▸ **INPUT MATERIAL**:
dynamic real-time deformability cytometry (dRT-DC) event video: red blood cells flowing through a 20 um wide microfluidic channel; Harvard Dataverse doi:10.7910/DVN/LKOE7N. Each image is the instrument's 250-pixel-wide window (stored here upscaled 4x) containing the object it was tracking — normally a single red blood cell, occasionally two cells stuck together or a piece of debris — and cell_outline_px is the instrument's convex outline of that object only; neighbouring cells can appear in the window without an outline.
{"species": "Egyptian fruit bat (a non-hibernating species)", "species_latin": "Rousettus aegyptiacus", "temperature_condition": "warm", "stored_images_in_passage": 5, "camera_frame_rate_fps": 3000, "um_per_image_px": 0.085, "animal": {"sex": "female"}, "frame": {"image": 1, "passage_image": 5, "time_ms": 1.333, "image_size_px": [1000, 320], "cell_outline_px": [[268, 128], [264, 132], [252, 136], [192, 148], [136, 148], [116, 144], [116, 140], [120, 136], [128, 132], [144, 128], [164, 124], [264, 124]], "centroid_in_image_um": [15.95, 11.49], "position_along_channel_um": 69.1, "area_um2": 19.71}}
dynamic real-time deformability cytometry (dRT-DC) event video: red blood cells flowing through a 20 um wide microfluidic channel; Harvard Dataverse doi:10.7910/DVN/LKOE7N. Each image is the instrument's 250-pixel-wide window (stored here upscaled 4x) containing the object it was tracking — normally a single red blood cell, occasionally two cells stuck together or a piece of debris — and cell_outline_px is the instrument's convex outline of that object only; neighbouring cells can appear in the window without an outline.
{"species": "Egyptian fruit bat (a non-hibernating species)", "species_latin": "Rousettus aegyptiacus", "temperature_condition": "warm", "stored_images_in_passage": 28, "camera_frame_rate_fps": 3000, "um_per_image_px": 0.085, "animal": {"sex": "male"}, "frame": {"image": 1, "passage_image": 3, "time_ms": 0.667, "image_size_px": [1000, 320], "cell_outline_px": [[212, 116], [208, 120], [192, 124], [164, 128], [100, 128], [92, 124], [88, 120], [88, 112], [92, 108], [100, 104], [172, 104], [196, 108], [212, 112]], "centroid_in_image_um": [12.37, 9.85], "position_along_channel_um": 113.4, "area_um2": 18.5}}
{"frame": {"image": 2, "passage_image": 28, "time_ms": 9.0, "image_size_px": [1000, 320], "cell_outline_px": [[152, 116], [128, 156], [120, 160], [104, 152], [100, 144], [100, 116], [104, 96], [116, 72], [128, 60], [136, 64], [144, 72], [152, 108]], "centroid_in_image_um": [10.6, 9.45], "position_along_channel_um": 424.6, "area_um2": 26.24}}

▸ **WRITTEN INSTRUCTION**: Each record above should be repeated exactly as it appears.

▸ **EXPECTED ANSWER**:
dynamic real-time deformability cytometry (dRT-DC) event video: red blood cells flowing through a 20 um wide microfluidic channel; Harvard Dataverse doi:10.7910/DVN/LKOE7N. Each image is the instrument's 250-pixel-wide window (stored here upscaled 4x) containing the object it was tracking — normally a single red blood cell, occasionally two cells stuck together or a piece of debris — and cell_outline_px is the instrument's convex outline of that object only; neighbouring cells can appear in the window without an outline.
{"species": "Egyptian fruit bat (a non-hibernating species)", "species_latin": "Rousettus aegyptiacus", "temperature_condition": "warm", "stored_images_in_passage": 5, "camera_frame_rate_fps": 3000, "um_per_image_px": 0.085, "animal": {"sex": "female"}, "frame": {"image": 1, "passage_image": 5, "time_ms": 1.333, "image_size_px": [1000, 320], "cell_outline_px": [[268, 128], [264, 132], [252, 136], [192, 148], [136, 148], [116, 144], [116, 140], [120, 136], [128, 132], [144, 128], [164, 124], [264, 124]], "centroid_in_image_um": [15.95, 11.49], "position_along_channel_um": 69.1, "area_um2": 19.71}}
dynamic real-time deformability cytometry (dRT-DC) event video: red blood cells flowing through a 20 um wide microfluidic channel; Harvard Dataverse doi:10.7910/DVN/LKOE7N. Each image is the instrument's 250-pixel-wide window (stored here upscaled 4x) containing the object it was tracking — normally a single red blood cell, occasionally two cells stuck together or a piece of debris — and cell_outline_px is the instrument's convex outline of that object only; neighbouring cells can appear in the window without an outline.
{"species": "Egyptian fruit bat (a non-hibernating species)", "species_latin": "Rousettus aegyptiacus", "temperature_condition": "warm", "stored_images_in_passage": 28, "camera_frame_rate_fps": 3000, "um_per_image_px": 0.085, "animal": {"sex": "male"}, "frame": {"image": 1, "passage_image": 3, "time_ms": 0.667, "image_size_px": [1000, 320], "cell_outline_px": [[212, 116], [208, 120], [192, 124], [164, 128], [100, 128], [92, 124], [88, 120], [88, 112], [92, 108], [100, 104], [172, 104], [196, 108], [212, 112]], "centroid_in_image_um": [12.37, 9.85], "position_along_channel_um": 113.4, "area_um2": 18.5}}
{"frame": {"image": 2, "passage_image": 28, "time_ms": 9.0, "image_size_px": [1000, 320], "cell_outline_px": [[152, 116], [128, 156], [120, 160], [104, 152], [100, 144], [100, 116], [104, 96], [116, 72], [128, 60], [136, 64], [144, 72], [152, 108]], "centroid_in_image_um": [10.6, 9.45], "position_along_channel_um": 424.6, "area_um2": 26.24}}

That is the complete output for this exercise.